Bartlett v. Robinson
This text of 9 Bosw. 305 (Bartlett v. Robinson) is published on Counsel Stack Legal Research, covering The Superior Court of New York City primary law. Counsel Stack provides free access to over 12 million legal documents including statutes, case law, regulations, and constitutions.
Opinion
The only question in this case is whether the notice of protest was properly served, so as to charge the indorser.
Formerly, service of notice of protest through the post-office was not allowed in any case, wherever the indorser might reside. (Ransom v. Mack, 2 Hill, 587.) The rule was subsequently relaxed. When the person to be served resided in a different place from the one where the note was presented, and there was a regular mail communication between the two places, service by post was allowed. [308]*308But the notice was required to be directed to the residence of the indorser. Yet it was sufficient if it was directed to a post-office where he was in the habit of receiving his letters. (Montgomery Co. Bank v. Marsh, 3 Seld., 481.) The Act of 1835, (Sess. Laws, 1835, p. 152,) declared that it was sufficient service if directed to the city or town where the indorser resided, at the time of indorsing, unless at the time of affixing his signature, he should, in addition thereto, specify thereon the post-office to which he might require the notice to be addressed. Under this act, if the indorser specified the post-office to which he desired notice to be sent, it would not be sufficient to charge him if it was sent elsewhere. In so far the former rule was changed. In the absence of any such specification, the notice must be sent to the residence of the indorser, or to the post-office where he usually received his letters, if known to the holder. Where the indorser, however, resided in the same city or town in which the note was payable, it was required that the notice should be served on him personally, or by leaving it at his residence or place of business. (Van Vechten v. Pruyn, 3 Kernan, 549.)

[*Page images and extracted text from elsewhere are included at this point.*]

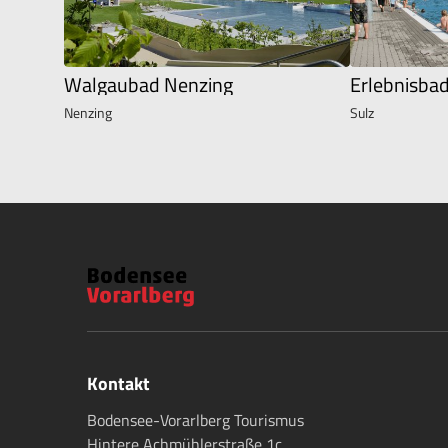
Walgaubad Nenzing
Erlebnisba
Nenzing
Sulz
Kontakt
Bodensee-Vorarlberg Tourismus
Hintere Achmühlerstraße 1c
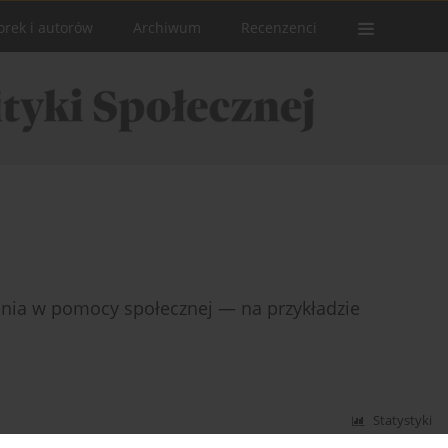
orek i autorów
Archiwum
Recenzenci
ania w pomocy społecznej — na przykładzie
Statystyki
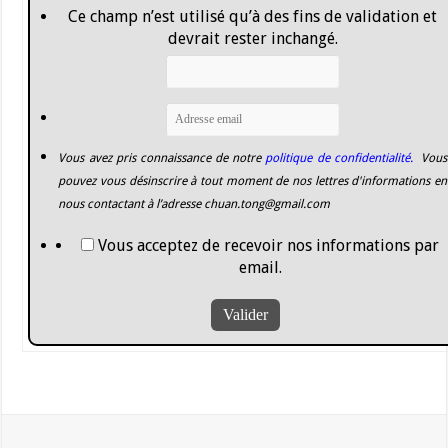
Ce champ n’est utilisé qu’à des fins de validation et
devrait rester inchangé.
Vous avez pris connaissance de notre
politique de confidentialité.
Vous
pouvez vous désinscrire à tout moment de nos lettres d'informations en
nous contactant à l’adresse
chuan.tong@gmail.com
Vous acceptez de recevoir nos informations par
email.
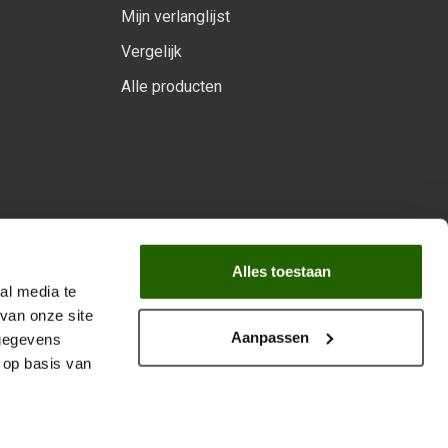
Mijn verlanglijst
Vergelijk
Alle producten
arprogramma
Alles toestaan
al media te
van onze site
Aanpassen
 gegevens
 op basis van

The act of 1857, (Sess. Laws, 1857, vol. I, p. 839, § 3,) provides that where the residence or place of business of the indorser is in the same city or town in which the note may legally be presented for payment, notice of non-payment may be served, by depositing the same, with the postage prepaid thereon, in the post-office in the city or town where such note was presented, directed to the indorser at such city or town. The notary in this case has followed the very letter of the statute, whatever may be its spirit and meaning.

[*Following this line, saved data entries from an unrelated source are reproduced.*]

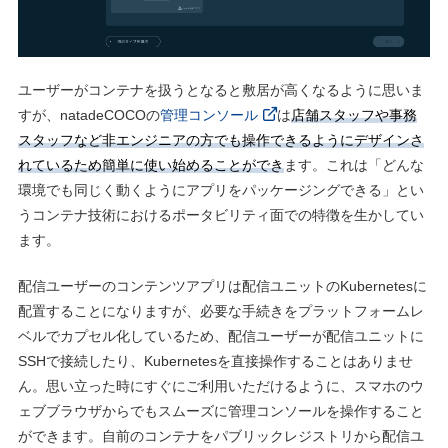
ユーザーがコンテナを扱うとなると敷居が⾼くなるように思いま
すが、natadeCOCOの
管理コンソール
は
店舗スタッフや事務
スタッフなど⾮エンジニアの⽅でも操作できるようにデザインさ
れているため簡単に使い始めることができ
ます。これは「どんな
環境でも同じく動くようにアプリをパッケージングできる」とい
うコンテナ技術におけるポータビリティ⾯での特徴を⽣かしてい
ます。
配信ユーザーのコンテンツアプリは配信ユニットのKubernetesに
配置することになりますが、必要な⼿続きをプラットフォームレ
ベルでカプセル化しているため、配信ユーザーが配信ユニットに
SSHで接続したり、Kubernetesを直接操作することはありませ
ん。思い⽴った時にすぐにご利⽤いただけるように、スマホのウ
ェブブラウザからでもスムーズに管理コンソールを操作すること
ができます。⾃前のコンテナをパブリックレジストリから配信ユ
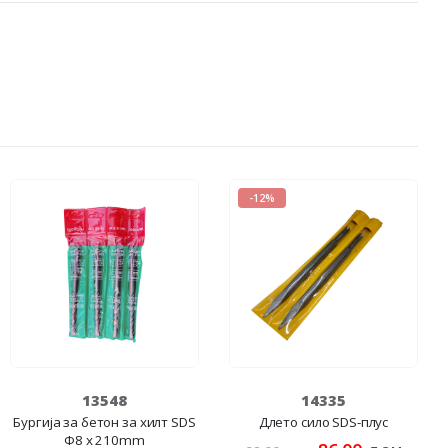
-12%
13548
14335
Бургија за бетон за хилт SDS
Длето сило SDS-плус
Ф8 x 210mm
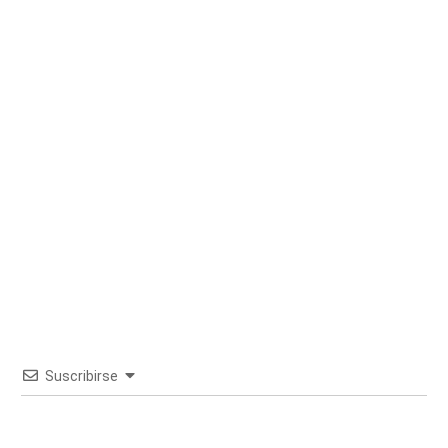
Suscribirse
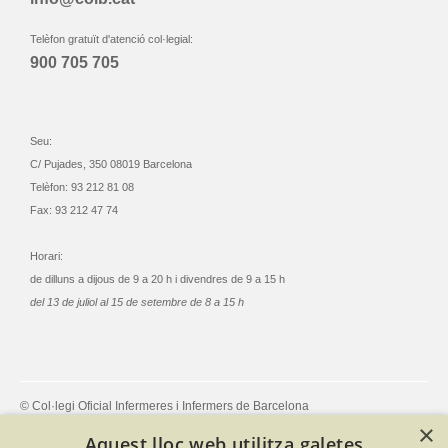
Telèfon gratuït d'atenció col·legial:
900 705 705
Seu:
C/ Pujades, 350 08019 Barcelona
Telèfon: 93 212 81 08
Fax: 93 212 47 74
Horari:
de dilluns a dijous de 9 a 20 h i divendres de 9 a 15 h
del 13 de juliol al 15 de setembre de 8 a 15 h
© Col·legi Oficial Infermeres i Infermers de Barcelona
Criteris de privacitat
Política de cookies
Avís legal
×
Aquest lloc web utilitza galetes
Política de protecció de dades
Política de qualitat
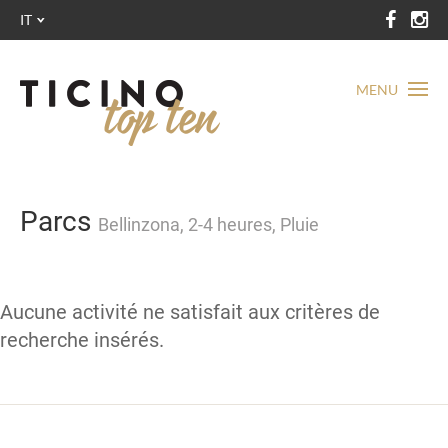
IT
MENU
Parcs
Bellinzona, 2-4 heures, Pluie
Aucune activité ne satisfait aux critères de
recherche insérés.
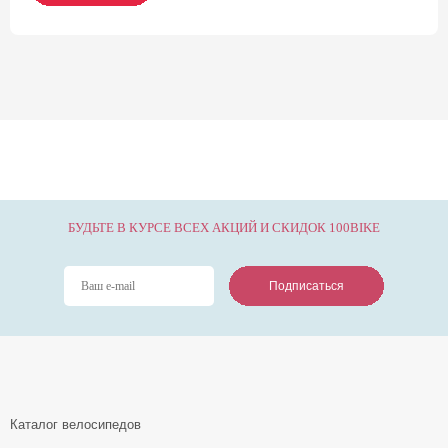
БУДЬТЕ В КУРСЕ ВСЕХ АКЦИЙ И СКИДОК 100BIKE
Подписаться
Подписаться
Подписаться
Каталог велосипедов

I cannot entertain a doubt that an indorser may make it a part of his contract that notice of the dishonor of the note or bill shall be sent to him at a particular place, and that where he does so, and it is known to the holder, a notice sent elsewhere, would be insufficient. There are many cases in the books where it has been held to be a sufficient service if sent to the place indicated by the [309]*309indorser. (Story on Prom. Notes, § 314; Brent v. Bank of the Metropolis, 1 Peters S. C. R., 89; Morris v. Husson, 4 Sandf., 93.) And it seems to me to follow that a service thus made is not only sufficient, but that it cannot be made at any other place. If the maker of a note makes it payable at a particular place, it must be presented there for payment, and a presentment elsewhere would not be sufficient. (Story on Prom. Notes, $ 227.)
The object of a notice of dishonor of a note or bill to an indorser, is that he may protect himself from loss, and the law requires the greatest diligence on the part of those who would charge him, that he may receive early notice of the protest. The stringency of the common law rule has, as we have observed, been modified by the two statutes-above referred to; but neither of them has intrenched upon the right of the indorser to require notice to be given to him, at a place designated by himself. The act of 1857 must be regarded of doubtful policy in its application to large and populous cities, where hundreds of the same name are to be found, and where a notice addressed to an indorser at such a city, without any designation of street or number, would hardly reach him. Hence the greater necessity on his part of guarding against a failure to receive his notices, by a designation, under his name, of his street and number. I think he has a right to do so, and to require thereby that his notice shall be addressed to him at such place.
The defendant having done so in this case, the notary should have addressed the notice of protest accordingly.
' His failure to do so discharged the defendant, there being no evidence that he received the notice.
The judgment should be affirmed with costs.